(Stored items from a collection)
--- START ---

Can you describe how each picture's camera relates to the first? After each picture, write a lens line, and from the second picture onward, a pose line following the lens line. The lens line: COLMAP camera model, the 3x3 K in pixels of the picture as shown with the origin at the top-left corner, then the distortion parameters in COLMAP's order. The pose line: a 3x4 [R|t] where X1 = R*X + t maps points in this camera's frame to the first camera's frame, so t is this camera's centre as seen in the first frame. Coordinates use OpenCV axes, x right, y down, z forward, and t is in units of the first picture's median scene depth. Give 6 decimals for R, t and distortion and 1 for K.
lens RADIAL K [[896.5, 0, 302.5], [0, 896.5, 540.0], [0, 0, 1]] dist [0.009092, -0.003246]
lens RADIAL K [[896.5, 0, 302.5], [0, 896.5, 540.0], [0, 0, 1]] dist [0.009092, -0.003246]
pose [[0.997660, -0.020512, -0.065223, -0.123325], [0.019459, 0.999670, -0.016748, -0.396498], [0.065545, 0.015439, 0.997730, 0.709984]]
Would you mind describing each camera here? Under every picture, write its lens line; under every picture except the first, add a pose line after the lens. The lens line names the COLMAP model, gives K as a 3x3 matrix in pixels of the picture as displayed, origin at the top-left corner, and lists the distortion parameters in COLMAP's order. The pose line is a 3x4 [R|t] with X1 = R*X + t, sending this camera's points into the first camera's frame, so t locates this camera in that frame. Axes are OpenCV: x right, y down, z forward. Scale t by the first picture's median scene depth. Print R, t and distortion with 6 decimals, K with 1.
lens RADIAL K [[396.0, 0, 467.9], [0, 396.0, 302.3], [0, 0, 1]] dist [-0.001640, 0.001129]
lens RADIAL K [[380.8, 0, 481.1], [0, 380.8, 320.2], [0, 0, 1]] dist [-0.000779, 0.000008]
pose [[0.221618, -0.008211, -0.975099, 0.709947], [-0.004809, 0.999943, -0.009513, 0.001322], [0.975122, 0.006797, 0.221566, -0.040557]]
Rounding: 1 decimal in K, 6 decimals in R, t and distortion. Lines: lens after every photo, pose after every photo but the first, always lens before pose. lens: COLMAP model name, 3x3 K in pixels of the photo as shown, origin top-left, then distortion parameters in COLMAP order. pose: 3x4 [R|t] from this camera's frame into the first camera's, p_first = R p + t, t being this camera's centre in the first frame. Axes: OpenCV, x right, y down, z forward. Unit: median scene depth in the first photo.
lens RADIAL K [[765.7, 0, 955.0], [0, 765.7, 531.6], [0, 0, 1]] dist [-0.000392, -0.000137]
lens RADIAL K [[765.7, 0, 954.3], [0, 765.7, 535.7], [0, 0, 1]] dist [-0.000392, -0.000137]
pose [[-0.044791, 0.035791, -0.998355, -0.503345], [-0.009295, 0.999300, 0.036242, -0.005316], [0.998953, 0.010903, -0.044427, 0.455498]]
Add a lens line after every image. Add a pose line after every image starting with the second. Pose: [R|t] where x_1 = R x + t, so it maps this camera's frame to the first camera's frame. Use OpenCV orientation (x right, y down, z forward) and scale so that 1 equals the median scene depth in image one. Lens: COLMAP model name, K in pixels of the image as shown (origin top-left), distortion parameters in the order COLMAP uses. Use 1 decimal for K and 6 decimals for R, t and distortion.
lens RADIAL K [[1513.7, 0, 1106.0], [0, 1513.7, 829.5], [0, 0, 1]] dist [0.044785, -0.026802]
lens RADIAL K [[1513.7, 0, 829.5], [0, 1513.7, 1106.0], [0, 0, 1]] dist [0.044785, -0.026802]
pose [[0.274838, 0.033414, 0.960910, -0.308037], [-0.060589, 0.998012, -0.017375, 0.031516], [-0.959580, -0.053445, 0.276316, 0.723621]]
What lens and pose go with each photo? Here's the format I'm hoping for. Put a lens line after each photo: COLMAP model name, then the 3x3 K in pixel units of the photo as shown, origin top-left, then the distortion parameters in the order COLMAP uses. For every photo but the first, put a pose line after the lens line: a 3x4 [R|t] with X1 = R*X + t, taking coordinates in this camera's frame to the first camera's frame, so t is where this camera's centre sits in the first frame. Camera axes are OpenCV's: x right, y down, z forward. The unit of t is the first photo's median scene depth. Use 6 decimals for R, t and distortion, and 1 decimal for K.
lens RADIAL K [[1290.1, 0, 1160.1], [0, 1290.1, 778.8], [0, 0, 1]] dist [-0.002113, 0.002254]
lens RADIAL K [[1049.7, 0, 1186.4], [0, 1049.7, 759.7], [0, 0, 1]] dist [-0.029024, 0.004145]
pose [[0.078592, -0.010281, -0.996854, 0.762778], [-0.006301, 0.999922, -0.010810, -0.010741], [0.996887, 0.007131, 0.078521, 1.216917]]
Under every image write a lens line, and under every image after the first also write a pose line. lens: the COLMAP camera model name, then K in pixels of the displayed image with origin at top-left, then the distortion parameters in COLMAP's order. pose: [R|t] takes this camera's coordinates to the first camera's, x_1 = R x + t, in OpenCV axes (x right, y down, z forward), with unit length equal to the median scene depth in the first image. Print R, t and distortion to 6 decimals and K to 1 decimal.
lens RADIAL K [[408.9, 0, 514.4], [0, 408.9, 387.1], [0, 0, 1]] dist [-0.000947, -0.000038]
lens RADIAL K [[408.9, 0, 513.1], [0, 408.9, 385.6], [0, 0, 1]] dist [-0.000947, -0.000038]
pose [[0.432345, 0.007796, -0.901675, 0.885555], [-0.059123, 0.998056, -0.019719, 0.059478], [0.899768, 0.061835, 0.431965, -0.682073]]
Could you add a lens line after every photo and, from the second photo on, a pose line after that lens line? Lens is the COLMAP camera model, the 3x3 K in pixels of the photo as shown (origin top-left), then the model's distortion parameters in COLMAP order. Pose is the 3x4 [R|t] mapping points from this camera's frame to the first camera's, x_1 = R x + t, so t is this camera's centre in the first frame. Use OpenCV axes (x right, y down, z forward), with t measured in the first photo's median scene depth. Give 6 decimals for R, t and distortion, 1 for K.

--- END ---

What needs to be done
Would you output every entry exactly as it was written?

Answer
Can you describe how each picture's camera relates to the first? After each picture, write a lens line, and from the second picture onward, a pose line following the lens line. The lens line: COLMAP camera model, the 3x3 K in pixels of the picture as shown with the origin at the top-left corner, then the distortion parameters in COLMAP's order. The pose line: a 3x4 [R|t] where X1 = R*X + t maps points in this camera's frame to the first camera's frame, so t is this camera's centre as seen in the first frame. Coordinates use OpenCV axes, x right, y down, z forward, and t is in units of the first picture's median scene depth. Give 6 decimals for R, t and distortion and 1 for K.
lens RADIAL K [[896.5, 0, 302.5], [0, 896.5, 540.0], [0, 0, 1]] dist [0.009092, -0.003246]
lens RADIAL K [[896.5, 0, 302.5], [0, 896.5, 540.0], [0, 0, 1]] dist [0.009092, -0.003246]
pose [[0.997660, -0.020512, -0.065223, -0.123325], [0.019459, 0.999670, -0.016748, -0.396498], [0.065545, 0.015439, 0.997730, 0.709984]]
Would you mind describing each camera here? Under every picture, write its lens line; under every picture except the first, add a pose line after the lens. The lens line names the COLMAP model, gives K as a 3x3 matrix in pixels of the picture as displayed, origin at the top-left corner, and lists the distortion parameters in COLMAP's order. The pose line is a 3x4 [R|t] with X1 = R*X + t, sending this camera's points into the first camera's frame, so t locates this camera in that frame. Axes are OpenCV: x right, y down, z forward. Scale t by the first picture's median scene depth. Print R, t and distortion with 6 decimals, K with 1.
lens RADIAL K [[396.0, 0, 467.9], [0, 396.0, 302.3], [0, 0, 1]] dist [-0.001640, 0.001129]
lens RADIAL K [[380.8, 0, 481.1], [0, 380.8, 320.2], [0, 0, 1]] dist [-0.000779, 0.000008]
pose [[0.221618, -0.008211, -0.975099, 0.709947], [-0.004809, 0.999943, -0.009513, 0.001322], [0.975122, 0.006797, 0.221566, -0.040557]]
Rounding: 1 decimal in K, 6 decimals in R, t and distortion. Lines: lens after every photo, pose after every photo but the first, always lens before pose. lens: COLMAP model name, 3x3 K in pixels of the photo as shown, origin top-left, then distortion parameters in COLMAP order. pose: 3x4 [R|t] from this camera's frame into the first camera's, p_first = R p + t, t being this camera's centre in the first frame. Axes: OpenCV, x right, y down, z forward. Unit: median scene depth in the first photo.
lens RADIAL K [[765.7, 0, 955.0], [0, 765.7, 531.6], [0, 0, 1]] dist [-0.000392, -0.000137]
lens RADIAL K [[765.7, 0, 954.3], [0, 765.7, 535.7], [0, 0, 1]] dist [-0.000392, -0.000137]
pose [[-0.044791, 0.035791, -0.998355, -0.503345], [-0.009295, 0.999300, 0.036242, -0.005316], [0.998953, 0.010903, -0.044427, 0.455498]]
Add a lens line after every image. Add a pose line after every image starting with the second. Pose: [R|t] where x_1 = R x + t, so it maps this camera's frame to the first camera's frame. Use OpenCV orientation (x right, y down, z forward) and scale so that 1 equals the median scene depth in image one. Lens: COLMAP model name, K in pixels of the image as shown (origin top-left), distortion parameters in the order COLMAP uses. Use 1 decimal for K and 6 decimals for R, t and distortion.
lens RADIAL K [[1513.7, 0, 1106.0], [0, 1513.7, 829.5], [0, 0, 1]] dist [0.044785, -0.026802]
lens RADIAL K [[1513.7, 0, 829.5], [0, 1513.7, 1106.0], [0, 0, 1]] dist [0.044785, -0.026802]
pose [[0.274838, 0.033414, 0.960910, -0.308037], [-0.060589, 0.998012, -0.017375, 0.031516], [-0.959580, -0.053445, 0.276316, 0.723621]]
What lens and pose go with each photo? Here's the format I'm hoping for. Put a lens line after each photo: COLMAP model name, then the 3x3 K in pixel units of the photo as shown, origin top-left, then the distortion parameters in the order COLMAP uses. For every photo but the first, put a pose line after the lens line: a 3x4 [R|t] with X1 = R*X + t, taking coordinates in this camera's frame to the first camera's frame, so t is where this camera's centre sits in the first frame. Camera axes are OpenCV's: x right, y down, z forward. The unit of t is the first photo's median scene depth. Use 6 decimals for R, t and distortion, and 1 decimal for K.
lens RADIAL K [[1290.1, 0, 1160.1], [0, 1290.1, 778.8], [0, 0, 1]] dist [-0.002113, 0.002254]
lens RADIAL K [[1049.7, 0, 1186.4], [0, 1049.7, 759.7], [0, 0, 1]] dist [-0.029024, 0.004145]
pose [[0.078592, -0.010281, -0.996854, 0.762778], [-0.006301, 0.999922, -0.010810, -0.010741], [0.996887, 0.007131, 0.078521, 1.216917]]
Under every image write a lens line, and under every image after the first also write a pose line. lens: the COLMAP camera model name, then K in pixels of the displayed image with origin at top-left, then the distortion parameters in COLMAP's order. pose: [R|t] takes this camera's coordinates to the first camera's, x_1 = R x + t, in OpenCV axes (x right, y down, z forward), with unit length equal to the median scene depth in the first image. Print R, t and distortion to 6 decimals and K to 1 decimal.
lens RADIAL K [[408.9, 0, 514.4], [0, 408.9, 387.1], [0, 0, 1]] dist [-0.000947, -0.000038]
lens RADIAL K [[408.9, 0, 513.1], [0, 408.9, 385.6], [0, 0, 1]] dist [-0.000947, -0.000038]
pose [[0.432345, 0.007796, -0.901675, 0.885555], [-0.059123, 0.998056, -0.019719, 0.059478], [0.899768, 0.061835, 0.431965, -0.682073]]
Could you add a lens line after every photo and, from the second photo on, a pose line after that lens line? Lens is the COLMAP camera model, the 3x3 K in pixels of the photo as shown (origin top-left), then the model's distortion parameters in COLMAP order. Pose is the 3x4 [R|t] mapping points from this camera's frame to the first camera's, x_1 = R x + t, so t is this camera's centre in the first frame. Use OpenCV axes (x right, y down, z forward), with t measured in the first photo's median scene depth. Give 6 decimals for R, t and distortion, 1 for K.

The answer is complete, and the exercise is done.